Tutto è iniziato con una recensione negativa al locale, lasciata su Google da Matteo Brambilla, lombardo che vive a Londra per lavoro, dopo una serata trascorsa col suo compagno allo Zucchi, il 4 gennaio scorso. Recensione articolata in 4 punti.

1. Matteo e il suo amico non hanno potuto scegliere il posto in un locale mezzo vuoto. Qui si potrebbe obiettare – anche senza conoscere il contesto, ad esempio l’orario – che, per quanto discutibile, è una scelta del locale quella di gestire i posti, così come è una scelta quella di favorire il cliente se le pretese sono ragionevoli.

2. “I mancati grazie e prego sono una cosa che non tollero proprio.” E va bene, anche a me infastidisce un po’ la mancanza di convenevoli, saluti, formalità, cose che ti danno una dimensione di civiltà comune eccetera. Ma fin qui il punteggio da 5 stelle potrebbe scendere al più a 3, o magari 2.

3. “Nemmeno un buongiorno/arrivederci” al momento del conto. Anche questo, può succedere, e sicuramente non è piacevole: va bene, diamoglielo pieno questo 2 stelle.

4. “7 € per uno spritz a Monza mi pare eccessivo.” Anche qui, senza contesto non sappiamo che dire: è tanto? è poco? Ma soprattutto: non avete guardato la carta dei cocktail, non avete letto il prezzo? E questo basta per togliere un’altra stella al giudizio?

Sicuramente, un cliente con molte esigenze.

La reazione del proprietario del locale non si è fatta attendere. Ma non è stata una risposta pubblica (né pacata) sulla pagina del Caffè: è andato a cercare l’uomo su Facebook, e ha postato i suoi commenti in un messaggio privato (azione un poco vigliacchetta, diciamolo).

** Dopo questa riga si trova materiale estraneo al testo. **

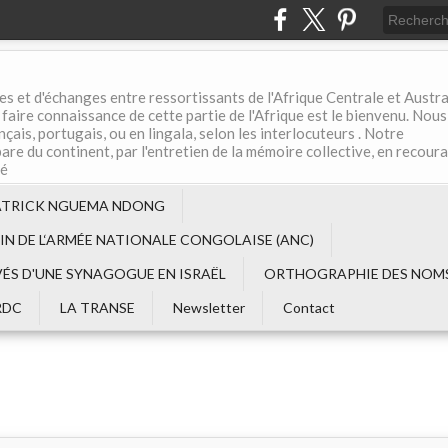
es et d'échanges entre ressortissants de l'Afrique Centrale et Austral
aire connaissance de cette partie de l'Afrique est le bienvenu. Nous
çais, portugais, ou en lingala, selon les interlocuteurs . Notre
are du continent, par l'entretien de la mémoire collective, en recour
té
ATRICK NGUEMA NDONG
EIN DE L‘ARMÉE NATIONALE CONGOLAISE (ANC)
VÉS D'UNE SYNAGOGUE EN ISRAËL
ORTHOGRAPHIE DES NOMS
RDC
LA TRANSE
Newsletter
Contact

«Io sottoscritto titolare di questa attività non ho alcun obbligo formale di augurare “buongiorno” o “arrivederci” a nessuno che lo meriti davvero, e come lei non tollera i mancati “grazie” e “prego”, cosa che come detto non frega a nessuno e lascia anzi solo una percezione incredibilmente patetica, io non tollero i culattoni froci e simili, e qualsiasi devianza analoga, i quali mi fanno letteralmente rivoltare, rigurgitare, che quindi non ho alcun interesse non solo a rivedere, ma non appena ne avverto la malaugurata percezione nei dintorni mi auguro che si levino al più presto di torno, e che spariscano dalla mia vista.»

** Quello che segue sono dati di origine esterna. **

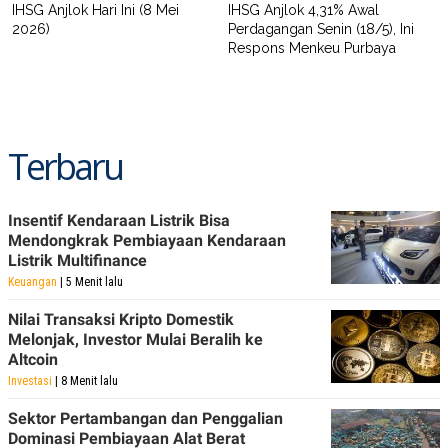
IHSG Anjlok Hari Ini (8 Mei
IHSG Anjlok 4,31% Awal
2026)
Perdagangan Senin (18/5), Ini
Respons Menkeu Purbaya
Terbaru
Insentif Kendaraan Listrik Bisa
Mendongkrak Pembiayaan Kendaraan
Listrik Multifinance
Keuangan
| 5 Menit lalu
Nilai Transaksi Kripto Domestik
Melonjak, Investor Mulai Beralih ke
Altcoin
Investasi
| 8 Menit lalu
Sektor Pertambangan dan Penggalian
Dominasi Pembiayaan Alat Berat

Una forma un po’ sbilenca per affermare chiaramente di non essere particolarmente favorevole alle manifestazioni di una sessualità che non sia quella canonica. Quella, per intenderci, pronta a menare le mani, allo scontro fisico (nella sua concezione, naturalmente) con un “vero uomo”: «Vieni qui che regolarizziamo qualsiasi dettaglio da uomini, cosa di cui dubito tu possa sapere cosa significa.»

Non fa una grinza. Alla faccia della retorica de “il cliente ha sempre ragione”, e di quelle elementari regole di convivenza civile ed educazione che il gestore Zucchi deve avere imparato leggendo il Mein Kampf.

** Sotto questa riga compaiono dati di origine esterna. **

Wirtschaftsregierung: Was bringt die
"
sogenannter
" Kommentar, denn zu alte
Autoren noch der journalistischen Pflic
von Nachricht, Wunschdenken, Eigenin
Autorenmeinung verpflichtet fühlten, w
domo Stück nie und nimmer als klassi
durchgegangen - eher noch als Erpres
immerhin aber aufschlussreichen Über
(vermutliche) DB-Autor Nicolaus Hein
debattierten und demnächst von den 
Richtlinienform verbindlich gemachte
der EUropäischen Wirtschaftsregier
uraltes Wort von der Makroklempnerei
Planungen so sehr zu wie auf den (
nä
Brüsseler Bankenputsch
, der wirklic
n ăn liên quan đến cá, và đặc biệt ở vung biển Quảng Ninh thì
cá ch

Cosa si può commentare di fronte a queste argomentazioni? Poco, niente. Si può registrare l’ennesimo episodio di intolleranza omofoba (ricordate il “no pecorino sì frocio” dell’estate scorsa?), grazie al cielo non sfociato in una violenza fisica; si può ribadire che comunque nel XXI secolo certe cose non dovrebbero essere; esprimere, ovviamente, solidarietà a Matteo e al suo compagno, e invitare, come hanno fatto i Sentinelli di Milano (associazione per la difesa dei diritti LGBT, che sono poi i diritti di tutti noi), a boicottare il Caffè Zucchi.

E chiederci, tutti quanti, dove abbiamo sbagliato.